The odor of death stayed with me, cloying in my throat. Most people under normal circumstances failed to realize that blood had an odor. You didn’t smell it when you cut yourself shaving. But when there was so much of it, pouring out all over everything, it had a primordial stink that seeped into your soul and memory banks and remained there forever.
It oozed into crevices and cracks in the helicopter. It took us weeks to get it all out. It dried and returned at unexpected times as a thin pink powder vibrating throughout the ship, triggering the sights and sounds and scents of that day. I had to glance back each time it happened to assure myself that the dead guys weren’t still crumpled on the deck. It was like their ghosts stayed in the ship.
Blue still hadn’t put on his helmet or fastened his seat belts, we had departed the PZ in such a hurry. Neither had I. He looked at me, his face pale and his wonderful mustache looking drooped. This guy had balls to drop a chopper in that hole.

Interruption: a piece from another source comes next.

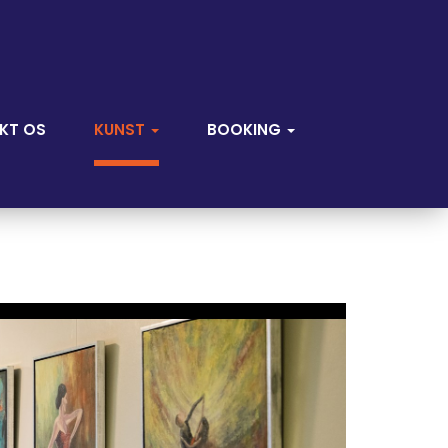
KT OS
KUNST
BOOKING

“You got it?” It was a question.
He needed a break. I took a deep breath. Through the radios I heard the Snakes working out, mopping up what was left. “Breaking right. . .breaking left. . .coming in hot. . .”

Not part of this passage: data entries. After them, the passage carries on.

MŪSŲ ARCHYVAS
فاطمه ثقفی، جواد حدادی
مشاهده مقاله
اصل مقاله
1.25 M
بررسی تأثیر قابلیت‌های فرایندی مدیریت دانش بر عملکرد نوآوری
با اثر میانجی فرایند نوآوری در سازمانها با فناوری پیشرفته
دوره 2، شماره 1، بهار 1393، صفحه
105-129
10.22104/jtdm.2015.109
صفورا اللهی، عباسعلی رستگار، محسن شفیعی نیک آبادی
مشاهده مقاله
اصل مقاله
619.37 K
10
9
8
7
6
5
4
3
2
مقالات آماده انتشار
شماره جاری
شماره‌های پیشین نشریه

“I got it,” I said, and I flew it the rest of the way in.
LRRPs had had a bunch of wooden nickels made up somewhere which they gave to chopper crews that pulled them out of fires. They always made a big production of handing them out. It became a status thing among airmen to possess a pocketful of them. We may even have taken chances for wooden nickels that we would not have risked otherwise. It was sort of like what Napoleon said of ribbons: “If I had enough ribbon, I could conquer the world.”
Blue, Shaky, and I were all recommended for medals. I eventually received my first Bronze Star with “V” for valor, but I placed a lot more value on the wooden nickel Sergeant Snider pressed into my palm after we reached Tay Ninh. There were tears in his eyes. The Bronze Star came from the impersonal bowels of the Department of Defense; that wooden nickel came from the heart.

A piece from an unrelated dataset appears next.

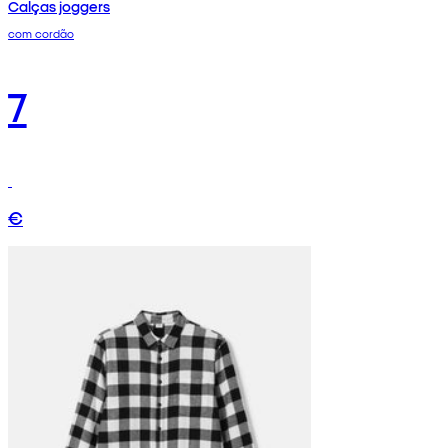
Calças joggers
com cordão
7
€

Like Blue said at the O Club, “Hell, don’t give me another goddamned medal. Give me a beer.”
The action provided some nice stats for the brass. Twenty “confirmed kills” went up on the TOC’s Vulture Board.
“How many did you kill with the blooper?” Sergeant Major Rogers asked me.
“How the hell should I know? I was too scared to notice. I was just shooting.”
“Three,” Blue said.
I looked at him. He shrugged.
“He killed three. That’s confirmed.”
“It is?” I said.
“What difference does it make?” Blue asked. “It doesn’t mean anything. The brass add up all the numbers to claim we’re winning the war.”
The most amazing thing was that there was not a single bullet hole in our helicopter. Farmer Farmer and Miles landed directly behind us at Tay Ninh. Shaky was looking for bullet holes that might cause structural or mechanical damage while the dead and wounded were being loaded into a truck ambulance for transportation to the hospital and morgue. He stepped back in amazement.
The other pilots looked the ship over, even getting down on their knees and peering underneath. Blue and I checked it out.
“How in pea-picking hell did you manage that trick?” Farmer Farmer demanded. “From where we sat, it looked like you guys were flying into a spiderweb of green tracers. My Gawd!”
What could we say? That the gooks were bad shots?